Ernst was a mentor for The Potters, an informal group of women artists aged late teens to early twenties, who published a monthly artistic and literary magazine called The Potter's Wheel between 1904 and 1907.[2] The same Potters described themselves as "idolatrous females worshipping a yellow-haired Amazon"; they called their mentor Ernst a "blond brute...the star of our existence." [3][4][9]

The Potters included:[8]

Teasdale dedicated a sonnet to Ernst which begins:

To L.R.E.
When I first saw you – felt you take my hand
I could not speak for happiness.[10]

Ernst's house on 6058 Kingsbury Boulevard, St. Louis, built in 1910, was designed by architect Francis De Menil. It is part of the Skinker DeBaliviere Historic District.[11]

Ernst never married and she lived with her two unmarried sisters.[a] Until 1947, women teachers in the public school system were forced to retire if they married.[2] On Ernst's demeanor, Williame Drake wrote in 1989:

Formidable in her starched shirt-waists and gold-rimmed glasses, intensity of purpose, and ceaseless application to hard work. Even one of her hobbies, mountain climbing, was strenuous.[10]

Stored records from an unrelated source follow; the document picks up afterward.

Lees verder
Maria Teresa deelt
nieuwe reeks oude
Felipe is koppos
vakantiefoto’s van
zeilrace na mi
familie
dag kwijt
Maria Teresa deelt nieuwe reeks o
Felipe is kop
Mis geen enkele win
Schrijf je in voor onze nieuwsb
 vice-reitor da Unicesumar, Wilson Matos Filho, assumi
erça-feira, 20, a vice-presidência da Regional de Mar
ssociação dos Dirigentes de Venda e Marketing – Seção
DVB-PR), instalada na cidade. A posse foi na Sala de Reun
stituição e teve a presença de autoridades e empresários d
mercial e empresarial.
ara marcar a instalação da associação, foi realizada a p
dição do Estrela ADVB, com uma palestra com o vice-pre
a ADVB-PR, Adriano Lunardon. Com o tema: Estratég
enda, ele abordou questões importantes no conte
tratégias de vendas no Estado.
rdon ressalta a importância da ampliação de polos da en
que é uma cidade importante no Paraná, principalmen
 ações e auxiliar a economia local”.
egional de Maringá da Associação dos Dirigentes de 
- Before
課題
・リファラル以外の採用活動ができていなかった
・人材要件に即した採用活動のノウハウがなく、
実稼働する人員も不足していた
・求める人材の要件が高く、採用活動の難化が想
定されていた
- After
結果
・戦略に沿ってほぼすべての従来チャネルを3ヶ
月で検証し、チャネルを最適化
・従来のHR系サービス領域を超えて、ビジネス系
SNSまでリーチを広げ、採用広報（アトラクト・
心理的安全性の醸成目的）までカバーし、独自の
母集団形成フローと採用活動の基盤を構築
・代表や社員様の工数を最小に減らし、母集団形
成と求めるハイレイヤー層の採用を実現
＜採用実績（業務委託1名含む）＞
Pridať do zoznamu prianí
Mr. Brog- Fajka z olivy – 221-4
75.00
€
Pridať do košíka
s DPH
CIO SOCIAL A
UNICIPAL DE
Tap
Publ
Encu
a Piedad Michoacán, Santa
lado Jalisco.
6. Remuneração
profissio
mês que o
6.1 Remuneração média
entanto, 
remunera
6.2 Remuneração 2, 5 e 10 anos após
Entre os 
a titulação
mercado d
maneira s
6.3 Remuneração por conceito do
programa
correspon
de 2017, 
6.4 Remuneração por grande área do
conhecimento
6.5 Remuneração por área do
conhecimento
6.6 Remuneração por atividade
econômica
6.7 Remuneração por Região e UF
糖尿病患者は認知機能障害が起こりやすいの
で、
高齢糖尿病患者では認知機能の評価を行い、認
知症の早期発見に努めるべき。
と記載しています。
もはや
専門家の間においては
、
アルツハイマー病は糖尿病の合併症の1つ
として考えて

She was close to Leonora Halsted, author and fellow member of the Humanity Club, who, dying in 1929, left $20,000 to Ernst in "appreciation of her devoted care ... and my abiding love". For this reason, Ernst created the Leonora B. Halsted Scholarship for students in need at Washington University.[8][12] Ernst died in St. Louis, on December 6, 1943.[2][4]